To set on fire and to burn to ashes. To cremate by scorching a corpse. Once I had committed to the flames, I had no choice but to turn to dust. These flames would consume my human body in the horizontal position for superstitions reasons. My body, soon to be ashes will be spread out to re-toil the farmland and join the rusted dust of the corroded and decaying farm equipment. Yes, I will be reunited with once again with my farm equipment. Then in a matter of days I will be scattered into oblivion and returned to the earth.
In my pine coffin, nicknamed the flame worshiper I sit waiting to be incinerated alive so I can join my farm equipment once again. I sense the oven doors open as a blast of heat hits me. I enter and the doors whip shut.

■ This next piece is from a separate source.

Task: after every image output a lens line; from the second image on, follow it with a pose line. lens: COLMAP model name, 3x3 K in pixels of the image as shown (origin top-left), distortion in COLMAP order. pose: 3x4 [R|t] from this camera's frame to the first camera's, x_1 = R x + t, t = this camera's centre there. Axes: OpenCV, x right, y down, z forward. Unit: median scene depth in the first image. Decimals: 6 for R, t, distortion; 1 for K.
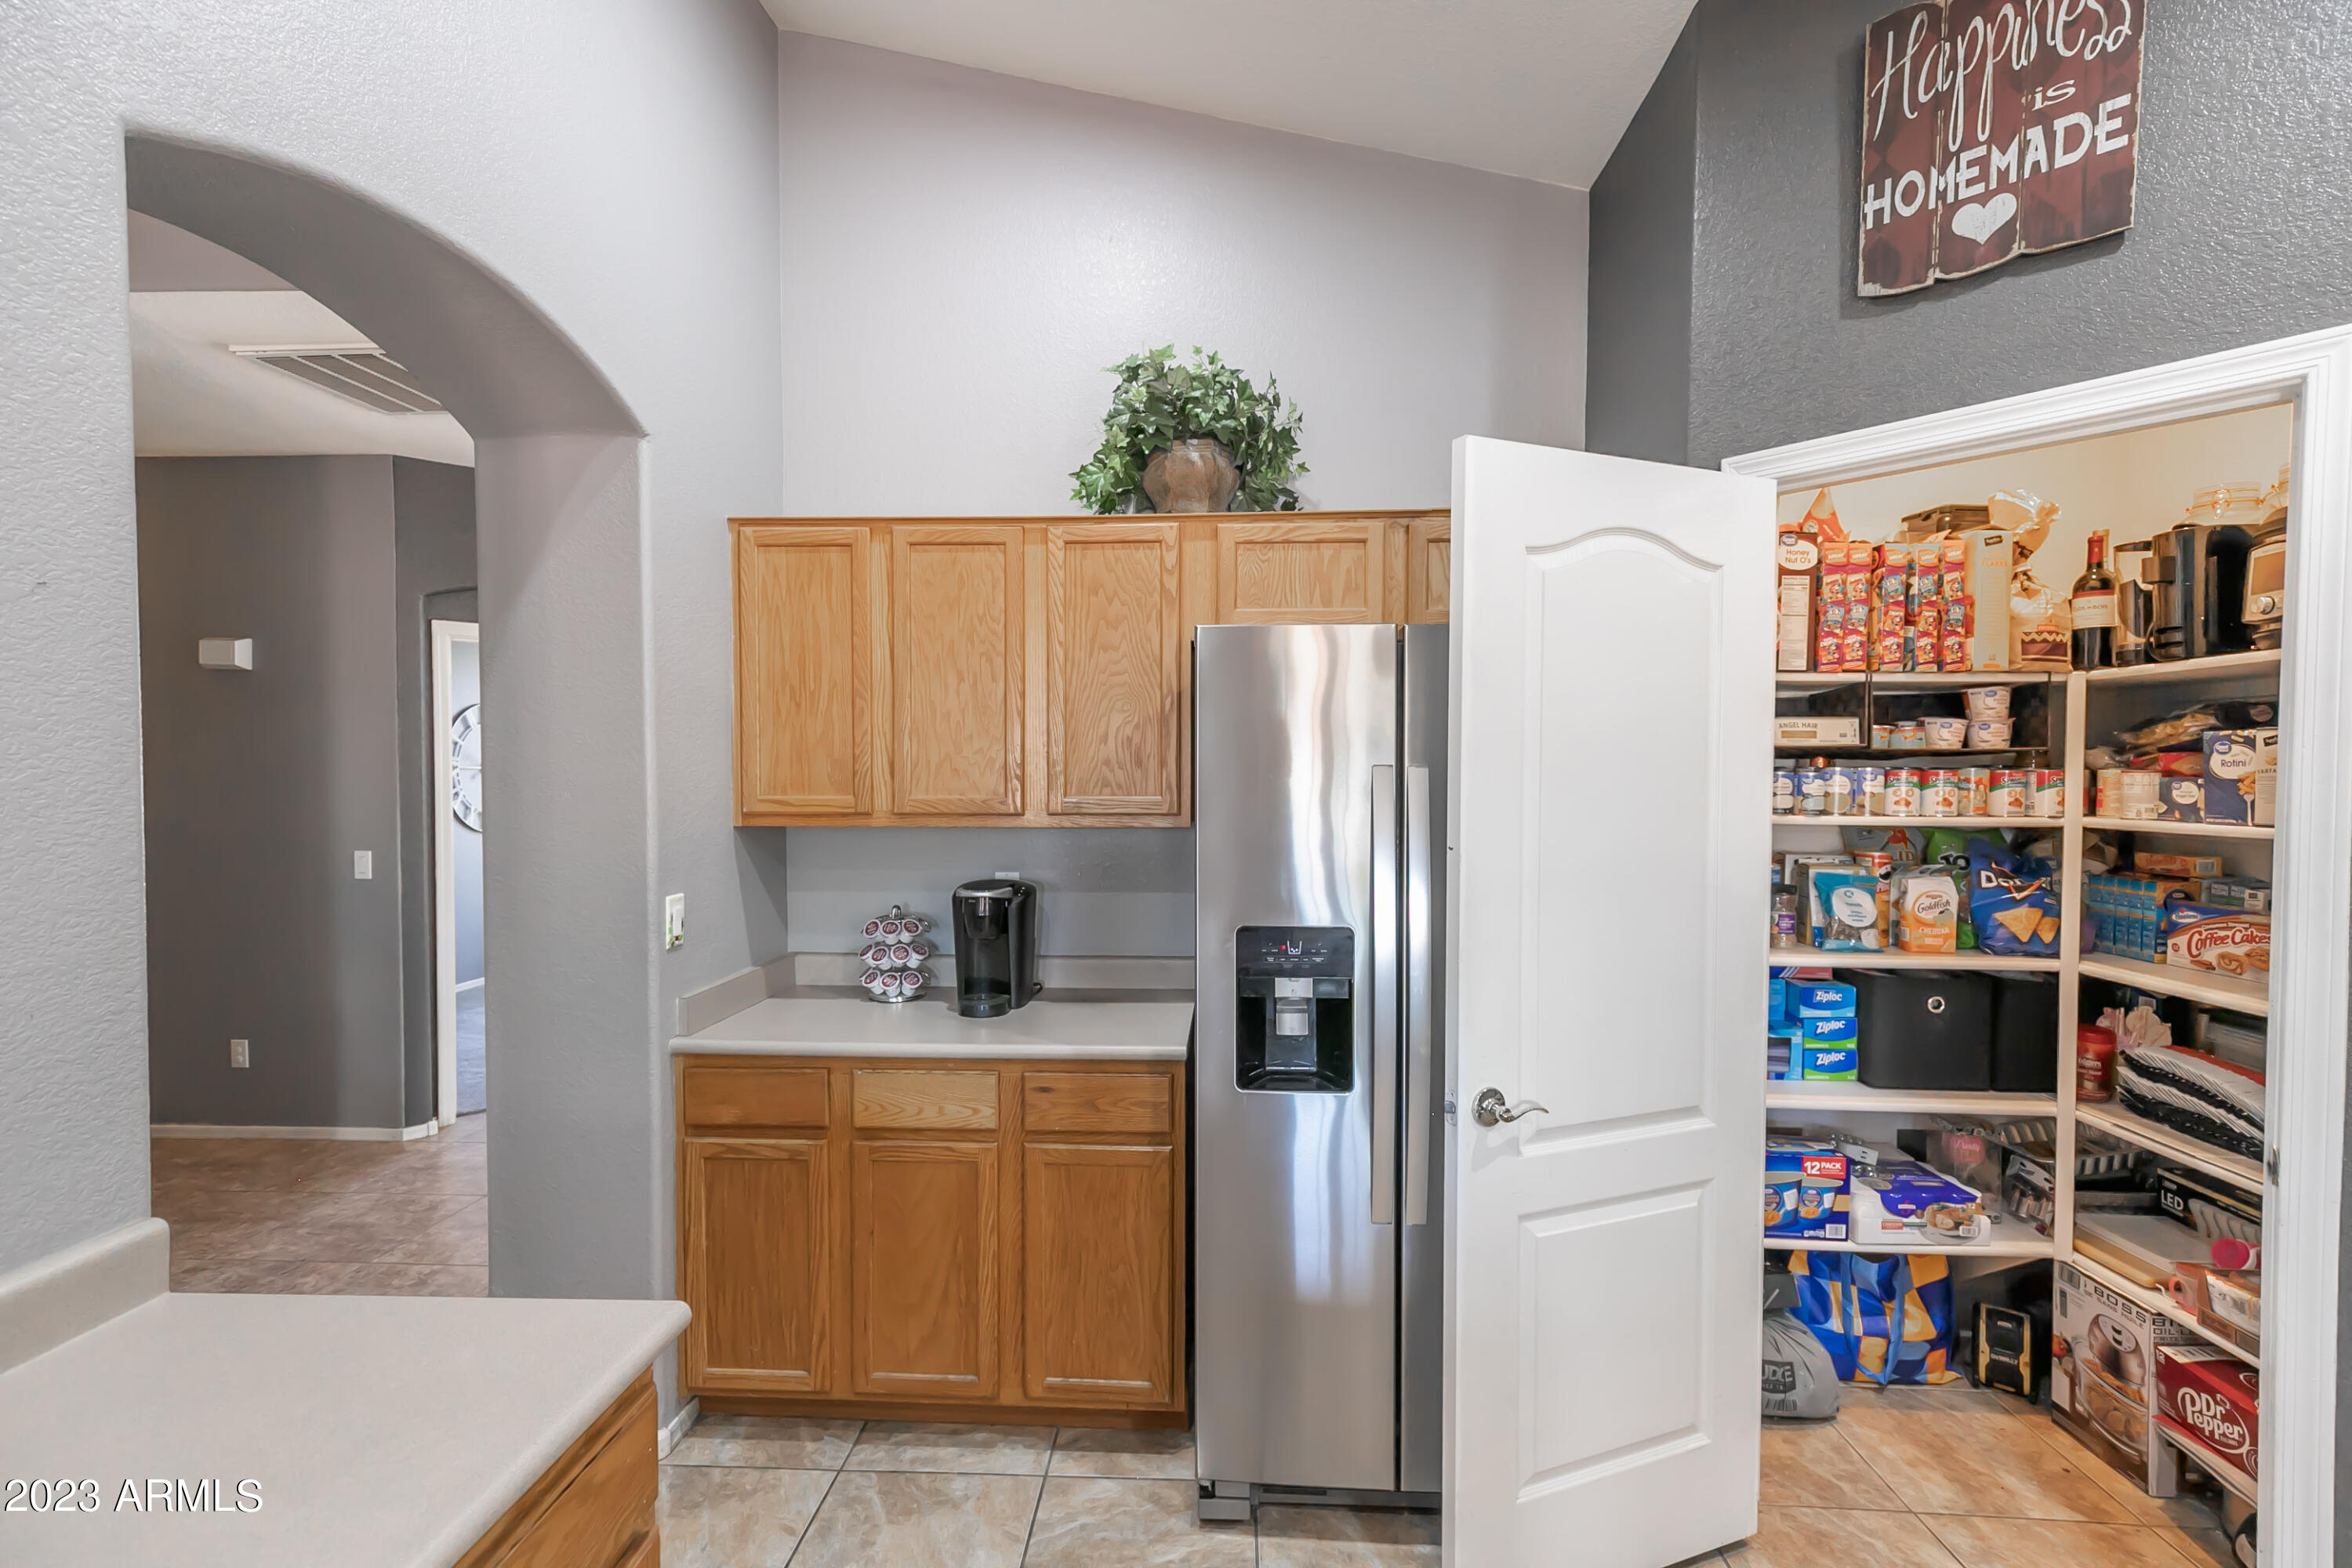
lens RADIAL K [[1055.9, 0, 1176.8], [0, 1055.9, 798.2], [0, 0, 1]] dist [0.004376, 0.004144]
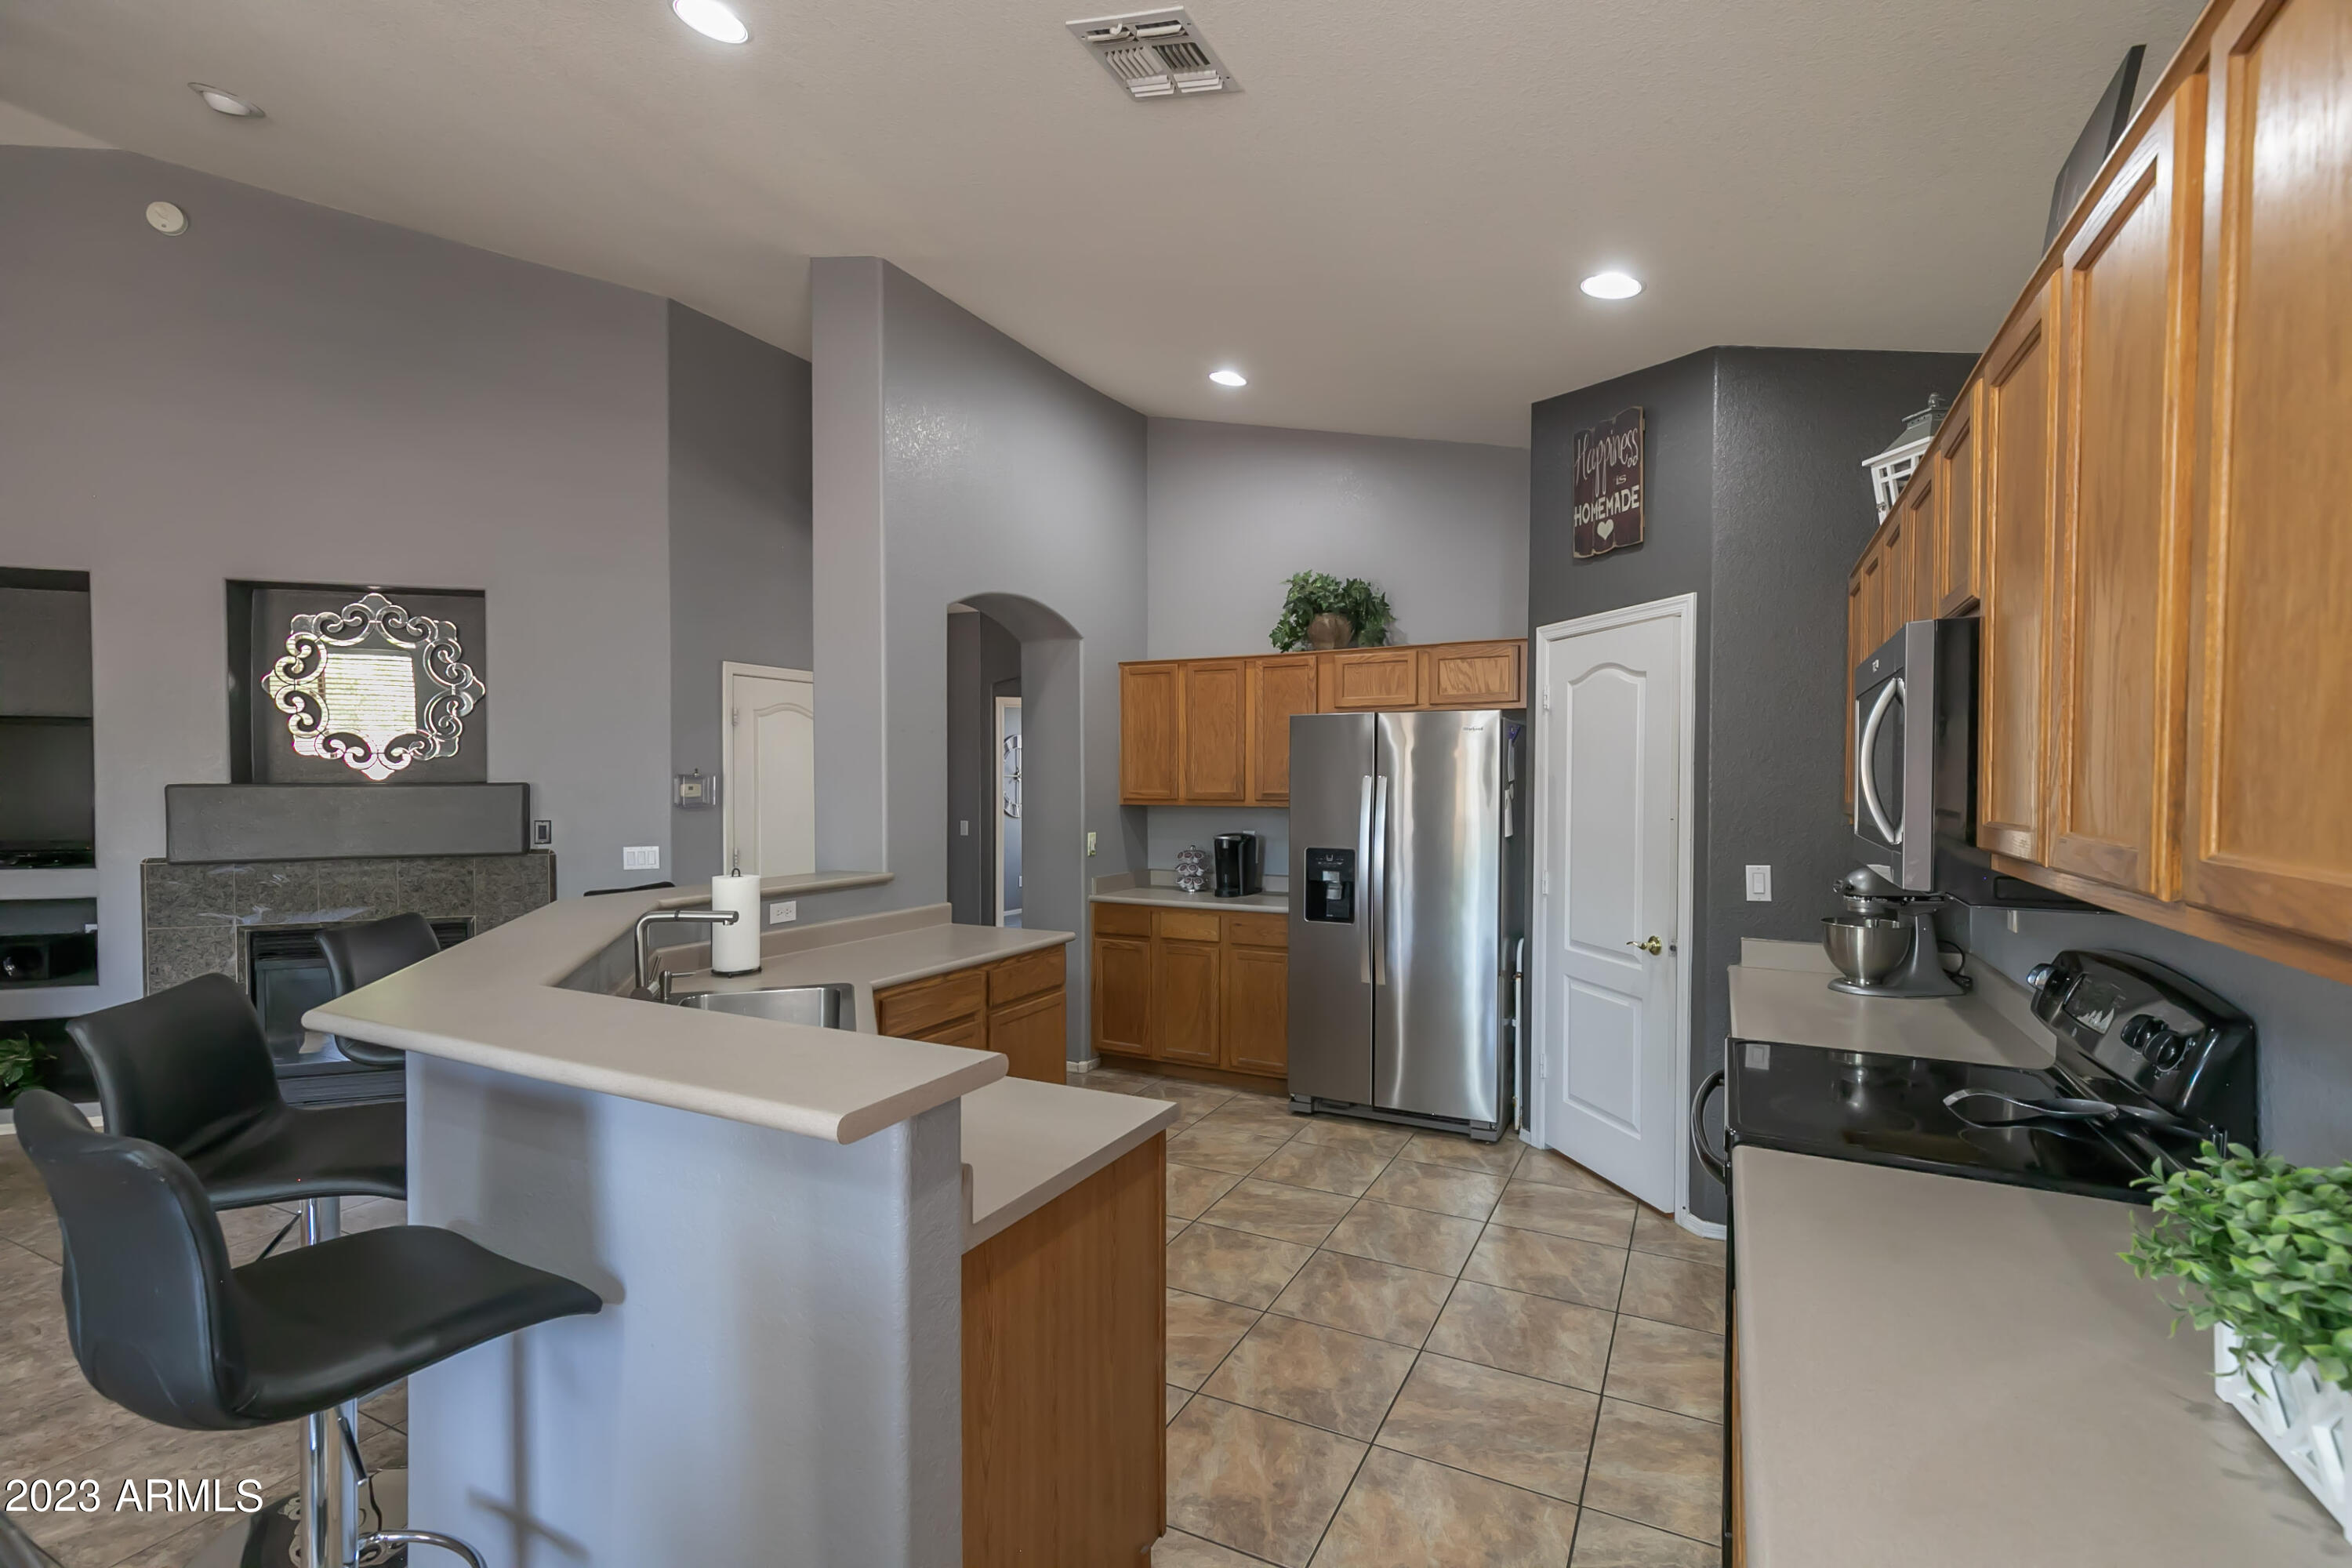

Within seconds a belt of fire, of creeping fire, burns my clothes into rags, soon it begins to melt my skin. My jaw makes a final mastication of a giggle as I begin being taken from this life. Oh! the release of pain from this miserable existence! Let my evil burn till the end of time! Let it burn me until I am pure from sin!
Quickly, the thoughts of flocking birds flying over my ashes dart through my mind as the cremation fire burns me into the unknown. Then the thought of glowing candles melting my decayed body shoot through my mind. I imagine my body being embalmed but quickly decomposition starts and I turn to rot.
As I burned I realised that it was such an inopportune time to change my mind back to a traditional burial. I was now the servant to the brick oven. Once done there will be no traces or scents left of me. Suddenly, my greatest anxieties and fears became entertained by doubt.
Obscure thoughts from ages ago start to plague me. I remembered myself living all alone on the farmstead as a hermit. My only friends being my farm equipment. And when approached by humans on the farm I would hide in the bushes protecting my tractors and plows. I wanted to die because being a hermit made me look and feel old. Also, people always betrayed me. Everyone betrayed me except my beloved farm equipment.
I also must admit that I chose cremation over burial because nobody would come to see me with an open coffin lid as I was hideously grotesque. They would just leave it shut, so why have a funeral at all. Who would want to see a man that had surgically replaced his bones with steel so he could become a piece of farm equipment? I had left my inheritance to my wife named Cassie, who was a John Deere tractor.
Spread my ashes to the land in which I was born and maybe I will rise from the earth in time to enact vengeance.
Back in the crematorium my steel bones melted into a liquid and I was never reunited with the rust ashes of my farm equipment. Instead, my liquid self was merely poured down the drain.